The DRAFT U.S. Customs (“CBP”) Informed Compliance Publication (“ICP”) What Every Member of the Trade Community should know About BONA FIDE SALES & SALES FOR EXPORTATION TO THE UNITED STATES may be an incentive to revisit the way many importers structure their transactions and how they value their goods.
The DRAFT has a list of 33 “examples” of supporting documents that CBP may request when evaluating the use of the “first sale for export to the U.S.” as the basis for Customs value and the assessment of ad valorem duties. The result of such an evaluation may be the denial of the use of that value. The importer would then be required to declare and pay duty on the higher value charged by a middleman to the importer than on the lower price paid by the middleman to the manufacturer.
The “best of both worlds,” whereby the importer paid duty on the lower price but paid income taxes on a cost of goods sold incorporating the higher price actually paid to the middleman would be gone.
What to do.
In the days before Nissho Iwai, i.e. Nissho Iwai American Corp. v United States, 982 F.2d 505 (Fed. Cir. 1992), the use of buying agents to whom buying commissions are paid was more common than in the ensuing years. The buying agent is an intermediary, but is NOT a seller or reseller to the U.S. importer.

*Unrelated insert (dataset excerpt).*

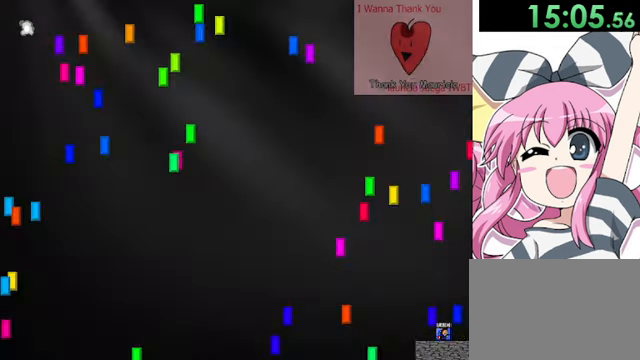
{"keys": [], "events": [[160, "shift", "up"], [360, "z", "down"], [400, "z", "up"], [480, "z", "down"], [520, "z", "up"]]}
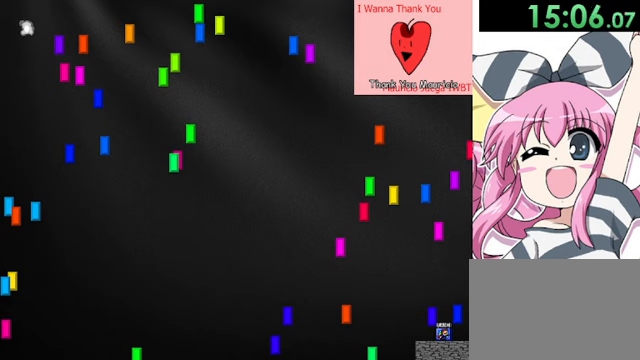
{"keys": ["left"], "events": [[80, "z", "down"], [280, "z", "up"], [480, "left", "down"]]}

If your present Nissho Iwai middleman/seller is to become a buying agent whose fee, as opposed to his profit, is to be excluded from entered value, some changes in the importer’s relationship will be necessary. Note that the buying agency commission very likely will be less than what a middleman might have made as a profit on resale.
Bona fide buying commissions are not included in transaction value as part of the price actually paid or payable or as an addition thereto. See Pier 1 Imports, Inc. v. United States¸13 Ct. Int’l Trade 161, 164, 708 F. Supp. 351, 354 (1989); Rosenthal-Netter, Inc. v. United States, 12 Ct. Int’l Trade 77, 78, 679 F. Supp. 21, 23 (1988), aff’d, 861 F.2d 261 (Fed. Cir. 1988); and Jay-Arr Slimwear, Inc. v. United States, 12 Ct. Int’l Trade 133, 136, 681 F. Supp. 875, 878 (1988).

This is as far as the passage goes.